II: I interpreted the quote as relating installation to intentionality, as a heavy-handed intervention in the material. But I like what you say about risk. I find it amusing that someone who is basing most of her work on personal accounts is constantly speaking about exposure as a risk. It is something you are clearly uncomfortable with.

MD: There’s some compulsion here. I have this fixed idea that self-exposure is necessary. It has to be a component.

II: With your writings and work, I constantly have the feeling that you’re outside of yourself, despite the confessional tone. This is evident in how you seamlessly switch to the third person in some of your writings…

MD: I like that you say that, Iman, because that’s always my hope, that it will feel like I’m outside of myself, that it’s me and not me at the same time. I think I’ve just figured out how to do that in writing, what line cannot be crossed.

II: Since photography is so central to your work, I’ve been curious about the role technology plays for you. I’m thinking of someone like Zoe Leonard, for example, with her silver prints from the 1990’s, or her camera obscura from more recently. With her, the technologies seem so timely; so necessary to revisit. I’m curious how this relationship to media and technology figures for you. If a medium can be a medium for things to come through, how does one consider that medium, or work with it?

MD: It comes through loud and clear in Zoe’s work. I love that about her work; the intentionality and how every photograph is thought through in terms of medium and size. She’ll try many different sizes before she decides on a final one. It’s admirable. Zoe is a model. I would aspire to be like that, but I’m more haphazard.

II: I’m not always aware of the medium in your work, but it doesn’t strike me as haphazard. The last work of yours I saw, Notes on Blue, mixed film with video?

MD: There is super-8 in it, and a tiny bit of 16mm. That was very intentional, in homage to [Derek] Jarman—he gave permission to pull the old film camera off the shelf and shoot. It was fun, even though some of the film jammed in the camera and one reel was completely blank. These days, I have a pretty fraught relationship to technology. I’m learning Premiere, so that I can at least do a preliminary edit on the new video.
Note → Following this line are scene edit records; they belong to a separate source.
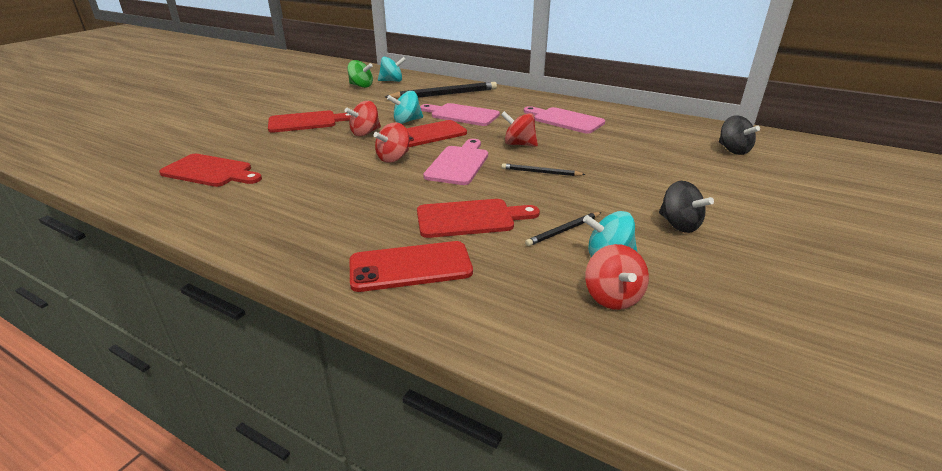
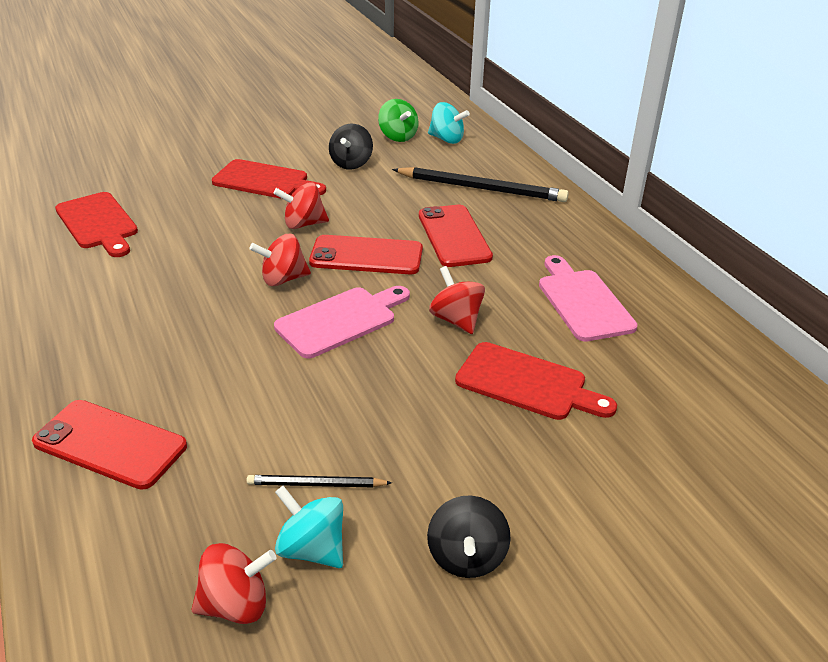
camera: 35 degrees right, 5 degrees up
turquoise spinning top [387,91,423,124] -> none
red cutting board [417,199,540,238] -> red cutting board moved to [455,342,617,420]
pink cutting board [420,103,500,126] -> red phone [419,205,493,267]
black pencil [501,163,586,176] -> none
red spinning top [585,244,649,310] -> red spinning top turned 135 degrees counterclockwise [191,543,276,624]
black spinning top [719,115,760,155] -> black spinning top moved to [329,124,373,169]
II: There is one last thing I wanted to ask you about: your contribution to the Robert Walser show. I heard you mention his Microscripts and the fact that they were written in tiny handwriting, in an archaic script, using pencil. This goes along with your careful attention to techniques, surfaces, and tools in general. Will you speak about how you decided on the subway writers’ photograph series as a contribution to that exhibition?

MD: Donald Young asked a group of artist to each make a work in response to Robert Walser. He also asked me if I would write something. I had been wanting to take pictures of people writing on the subway for a really long time, but this was in the category of things I didn’t allow myself to do: photographing strangers on the subway was taboo. At the same time, I really wanted to do it. When I got the invitation from Donald, I immediately thought of the Microscripts in relation to subway writers with their notebooks and cross-words, and I decided: I’m doing this. I’ll deal with the consequences later. I was also reading [Jean] Genet alongside Walser and I started to see the correspondence between them. How they both led quasi-ascetic, monk lifestyles, for instance. So I wrote a text where I cross Genet with Walser, and wrote about my impressions of reading them together, mostly at night. I had a mixed response to Walser: certain things blew me away, and others left me indifferent, such as the novel, The Tanners. Many of his books and stories have this absurd, surrealist quality, and those especially I’d read at night. Same with Genet’s unfinished Prisoner Of Love. Certain books are good to read in the middle of the night while you’re waiting for the sleeping pill to kick in. They co-mingle with your dream life and feed your imagination.